3.4 Server Hardware as Cattle
Server hardware and software in a datacenter is another situation where we have pets and cattle. At some companies each machine in the datacenter is specified to meet the exact needs of the applications it will run. It has the right amount of RAM and disk, and possibly even additional external storage peripherals or other hardware. Each machine may run a different operating system or OS release. This ensures that each application is maximally optimized to the best of the system administration team’s ability.
However, these local optimizations cause inefficiencies at the macro scale. Each machine requires special maintenance procedures. Each operating system in use, and possibly each version of each operating system, requires individual attention. A security patch that must be tested on ten OS versions is a lot more work than one that has to be tested on only one or two versions. This kind of cost eventually outweighs the optimizations one can do for individual applications.
As a result, in large companies it often takes six months or more to deploy a new server in a datacenter. A consultant working at a U.S. bank said it takes 18 months from the initial request to having a working server in their datacenter. If you aren’t sure why banks have such lousy interest rates and service, imagine if a phone app you wanted didn’t start to run until a year after you bought it.
Contrast this to an environment that has a cattle strategy for its datacenter. Some companies standardize on two or three hardware variations and one or two OS releases. You might not receive the exact hardware you want, but you receive it quickly. Perfect is the enemy of good: Would you rather be up and running this week with hardware that is good enough, or wait a year and have the exact hardware you dreamed of, which is now obsolete?
Not every environment can standardize down to one machine type, but we can provide a few standard configurations (small, medium, and large) and guide people to them. We can minimize the number of vendors, so that there is one firmware upgrade process, one repair workflow, and so on.

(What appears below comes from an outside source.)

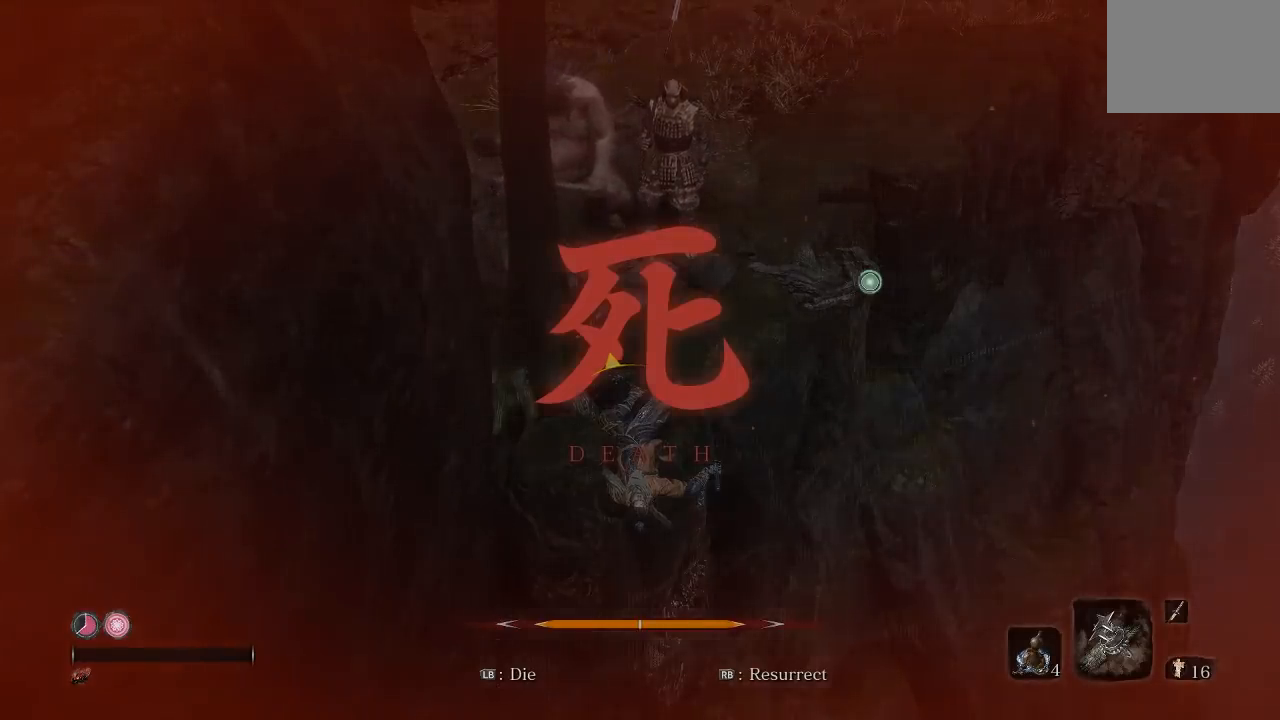
{"dt_ms": 500, "buttons": [], "left_stick": "up", "right_stick": "center", "events": [[100, "R1", "down"], [250, "R1", "up"]]}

Offering fixed sizes of virtual machines (VMs) results in less isolated or stranded capacity. For example, we can make the default VM size such that eight fit on a physical machine with no waste. We can offer larger sizes that are multiples of the default size. This means we are never left with a physical machine that has unused capacity that is too small for a new machine. It also makes it easier to plan future capacity and reorganize placement of existing VMs within a cluster.
By offering standardized sizes we enable an environment where we no longer look at machines individually, but rather treat them as scaling units to be used when sizing our deployments. This is a better fit for how distributed computing applications are designed and how most applications will be built in the future.
We can also standardize at the software level. Each machine is delivered to the user with a standard OS installation and configuration. The defaults embody the best practices we wish all users would follow. Modifications made after that are the application administrator’s responsibility. We’ll discuss better ways to handle this responsibility in the next chapter.